## Task brief
Repeat the passage of the South Haven hospital article that lies between "A newly constructed" and "for their procedures.", inclusive.

## Text excerpt
*** Block opens ***

SOUTH HAVEN — Bronson Healthcare plans to design and build a new $22 million community hospital around the trends occurring within the health care industry and the Southwest Michigan market.
The Kalamazoo health system intends to significantly downsize the number of licensed beds at a new Bronson South Haven Hospital and end surgical procedures, while focusing primarily on primary care, wellness, disease management and the most-used medical services locally.
The new two-story hospital would rise on the east side of South Haven’s existing campus, replacing an aging facility and medical office buildings to create a “health village.” A portion of the original hospital dates back to 1941.
“We’ll have a modern new facility that’s going to set the community up for the future needs. As we move more toward population health, we’re really going to be focusing on primary care,” said Kirk Richardson, COO at Bronson South Haven.
“I definitely think South Haven will be an example of what you can do in a small community to maintain the essential services within the community,” he said.
The new hospital campus would include private patient rooms, a diagnostic lab, medical imaging, pharmacy, and medical offices for primary care doctors and specialists, plus the Bronson FastCare walk-in medical clinic and the Bronson Wellness Center that offers fitness, rehabilitation, nutrition and other services geared toward wellness.
A newly constructed hospital would have improved access and patient flow, generating efficiencies that make operating costs “a lot better,” Richardson said.
Citing low inpatient and surgical volumes, Bronson plans to reduce licensed inpatient capacity at the new hospital to eight beds from 49 beds, and to halt surgeries in South Haven.
Surgical volumes last year totaled 1,012 cases across two operating rooms, or less than three per day, according to data from the state. The hospital through July lost $1.2 million on surgeries and projects to lose more than $2 million for the full year, Richardson said.
Only about 10 percent of South Haven patients undergoing inpatient procedures stay in the market. Others go to hospitals in Holland, St. Joseph or Kalamazoo for their procedures.
Building and equipping two ORs in a new hospital would cost another $4 million to $6 million on top of the $22 million just “to have assets in Van Buren County that have low utilization,” Richardson said.
“It just doesn’t make sense financially for the health care system to do that,” he said.
In the future, patients in South Haven would still have office appointments with their surgeon locally, but their surgical procedures would be done at Bronson Methodist Hospital in downtown Kalamazoo or LakeView Hospital in Paw Paw, in southeastern Van Buren County.

*** Block closes ***

## Raw data
*** Block opens ***

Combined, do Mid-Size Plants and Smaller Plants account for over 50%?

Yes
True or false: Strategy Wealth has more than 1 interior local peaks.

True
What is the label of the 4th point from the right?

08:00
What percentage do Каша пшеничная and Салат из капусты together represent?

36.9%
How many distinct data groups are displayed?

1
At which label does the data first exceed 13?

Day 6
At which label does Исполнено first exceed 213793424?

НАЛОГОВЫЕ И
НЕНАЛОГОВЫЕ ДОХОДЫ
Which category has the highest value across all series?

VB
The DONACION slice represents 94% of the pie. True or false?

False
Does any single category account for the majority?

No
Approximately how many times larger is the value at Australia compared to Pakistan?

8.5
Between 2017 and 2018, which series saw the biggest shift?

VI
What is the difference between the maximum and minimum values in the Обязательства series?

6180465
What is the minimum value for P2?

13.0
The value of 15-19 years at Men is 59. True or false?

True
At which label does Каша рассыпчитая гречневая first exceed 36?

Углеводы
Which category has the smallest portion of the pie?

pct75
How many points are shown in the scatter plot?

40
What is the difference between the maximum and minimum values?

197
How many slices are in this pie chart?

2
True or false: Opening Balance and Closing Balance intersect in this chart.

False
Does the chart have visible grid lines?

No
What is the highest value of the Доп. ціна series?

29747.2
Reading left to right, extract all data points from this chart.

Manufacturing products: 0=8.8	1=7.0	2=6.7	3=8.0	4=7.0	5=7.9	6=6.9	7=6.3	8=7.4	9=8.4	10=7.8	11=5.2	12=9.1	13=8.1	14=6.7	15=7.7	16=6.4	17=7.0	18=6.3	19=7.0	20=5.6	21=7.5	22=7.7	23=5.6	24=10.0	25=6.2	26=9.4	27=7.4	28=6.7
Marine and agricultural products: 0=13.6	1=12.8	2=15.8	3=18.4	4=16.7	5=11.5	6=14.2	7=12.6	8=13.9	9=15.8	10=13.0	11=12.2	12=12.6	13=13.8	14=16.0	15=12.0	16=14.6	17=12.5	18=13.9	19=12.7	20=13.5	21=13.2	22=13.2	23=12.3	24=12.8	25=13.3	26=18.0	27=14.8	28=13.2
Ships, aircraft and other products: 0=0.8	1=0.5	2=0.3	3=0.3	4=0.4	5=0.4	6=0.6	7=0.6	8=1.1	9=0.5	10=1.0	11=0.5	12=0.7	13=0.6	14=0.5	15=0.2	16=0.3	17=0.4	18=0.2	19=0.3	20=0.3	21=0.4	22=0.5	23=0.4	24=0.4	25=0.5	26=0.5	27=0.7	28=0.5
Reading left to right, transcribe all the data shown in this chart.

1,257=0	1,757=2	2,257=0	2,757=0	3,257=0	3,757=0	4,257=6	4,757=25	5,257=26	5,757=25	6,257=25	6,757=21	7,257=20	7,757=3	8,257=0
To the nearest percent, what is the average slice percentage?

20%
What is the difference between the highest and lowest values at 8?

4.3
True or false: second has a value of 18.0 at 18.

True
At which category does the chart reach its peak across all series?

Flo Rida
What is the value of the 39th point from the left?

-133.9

*** Block closes ***

## Response to the exercise
A newly constructed hospital would have improved access and patient flow, generating efficiencies that make operating costs “a lot better,” Richardson said.
Citing low inpatient and surgical volumes, Bronson plans to reduce licensed inpatient capacity at the new hospital to eight beds from 49 beds, and to halt surgeries in South Haven.
Surgical volumes last year totaled 1,012 cases across two operating rooms, or less than three per day, according to data from the state. The hospital through July lost $1.2 million on surgeries and projects to lose more than $2 million for the full year, Richardson said.
Only about 10 percent of South Haven patients undergoing inpatient procedures stay in the market. Others go to hospitals in Holland, St. Joseph or Kalamazoo for their procedures.